## [What you will do]
In this exercise, write out the data word for word and leave every image out.

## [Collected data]
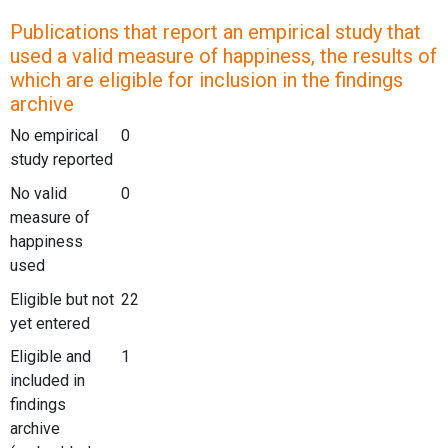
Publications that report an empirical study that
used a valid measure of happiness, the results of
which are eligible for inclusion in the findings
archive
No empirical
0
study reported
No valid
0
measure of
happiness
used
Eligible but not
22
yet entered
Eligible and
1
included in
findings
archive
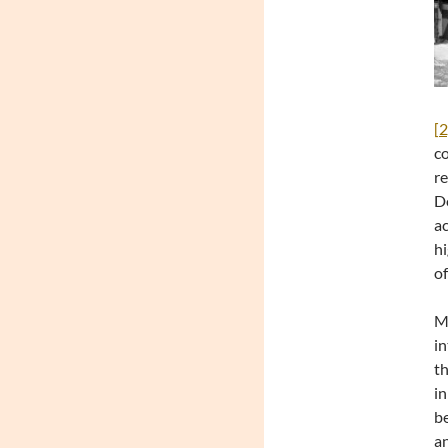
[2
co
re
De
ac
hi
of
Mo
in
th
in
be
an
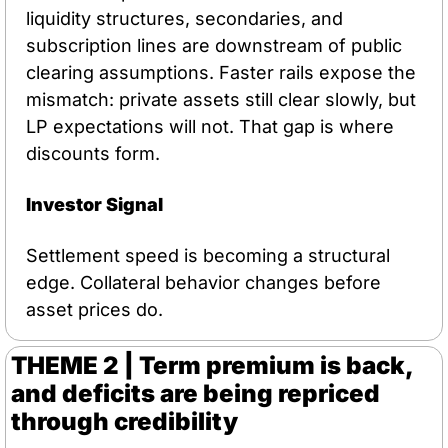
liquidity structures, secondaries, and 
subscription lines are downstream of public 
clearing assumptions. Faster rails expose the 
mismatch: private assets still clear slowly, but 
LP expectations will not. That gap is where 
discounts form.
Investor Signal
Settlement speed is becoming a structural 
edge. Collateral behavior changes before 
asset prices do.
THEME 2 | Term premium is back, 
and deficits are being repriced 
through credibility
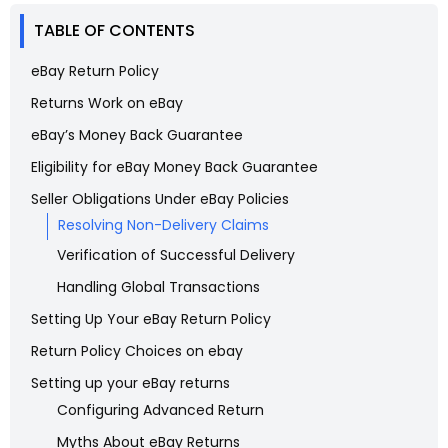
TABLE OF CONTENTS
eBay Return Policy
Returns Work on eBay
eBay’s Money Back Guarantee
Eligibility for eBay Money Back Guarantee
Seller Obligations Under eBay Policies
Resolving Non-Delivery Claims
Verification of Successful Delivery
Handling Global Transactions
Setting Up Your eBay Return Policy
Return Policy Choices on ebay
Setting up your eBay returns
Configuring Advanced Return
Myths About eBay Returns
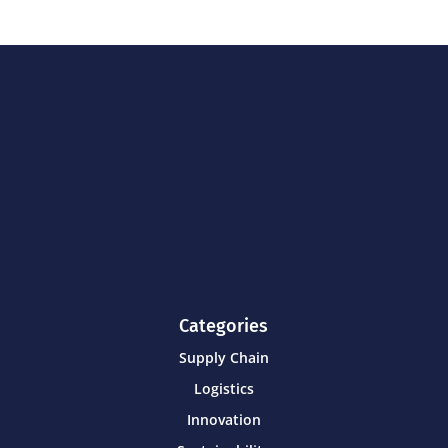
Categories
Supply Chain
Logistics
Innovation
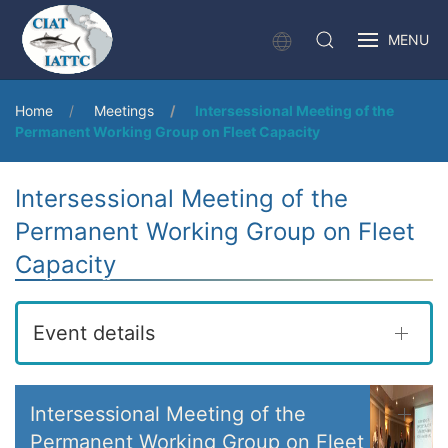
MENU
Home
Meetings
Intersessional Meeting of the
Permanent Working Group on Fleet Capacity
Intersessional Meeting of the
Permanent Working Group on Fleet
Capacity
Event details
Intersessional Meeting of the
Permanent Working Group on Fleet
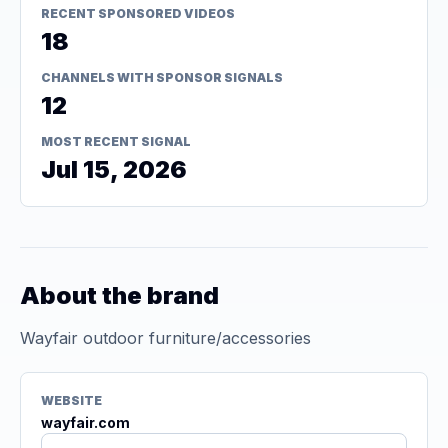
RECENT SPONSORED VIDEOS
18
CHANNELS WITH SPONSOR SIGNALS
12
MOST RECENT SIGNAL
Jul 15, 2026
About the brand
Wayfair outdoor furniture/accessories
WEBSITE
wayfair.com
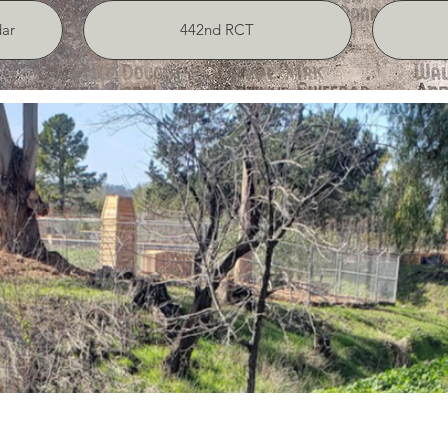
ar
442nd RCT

## [Reply to the exercise]
Publications that report an empirical study that
used a valid measure of happiness, the results of
which are eligible for inclusion in the findings
archive
No empirical
0
study reported
No valid
0
measure of
happiness
used
Eligible but not
22
yet entered
Eligible and
1
included in
findings
archive
[2
co
re
De
ac
hi
of
Mo
in
th
in
be
an
liquidity structures, secondaries, and 
subscription lines are downstream of public 
clearing assumptions. Faster rails expose the 
mismatch: private assets still clear slowly, but 
LP expectations will not. That gap is where 
discounts form.
Investor Signal
Settlement speed is becoming a structural 
edge. Collateral behavior changes before 
asset prices do.
THEME 2 | Term premium is back, 
and deficits are being repriced 
through credibility
TABLE OF CONTENTS
eBay Return Policy
Returns Work on eBay
eBay’s Money Back Guarantee
Eligibility for eBay Money Back Guarantee
Seller Obligations Under eBay Policies
Resolving Non-Delivery Claims
Verification of Successful Delivery
Handling Global Transactions
Setting Up Your eBay Return Policy
Return Policy Choices on ebay
Setting up your eBay returns
Configuring Advanced Return
Myths About eBay Returns
Categories
Supply Chain
Logistics
Innovation
MENU
Home
Meetings
Intersessional Meeting of the
Permanent Working Group on Fleet Capacity
Intersessional Meeting of the
Permanent Working Group on Fleet
Capacity
Event details
Intersessional Meeting of the
Permanent Working Group on Fleet
RECENT SPONSORED VIDEOS
18
CHANNELS WITH SPONSOR SIGNALS
12
MOST RECENT SIGNAL
Jul 15, 2026
About the brand
Wayfair outdoor furniture/accessories
WEBSITE
wayfair.com
ar
442nd RCT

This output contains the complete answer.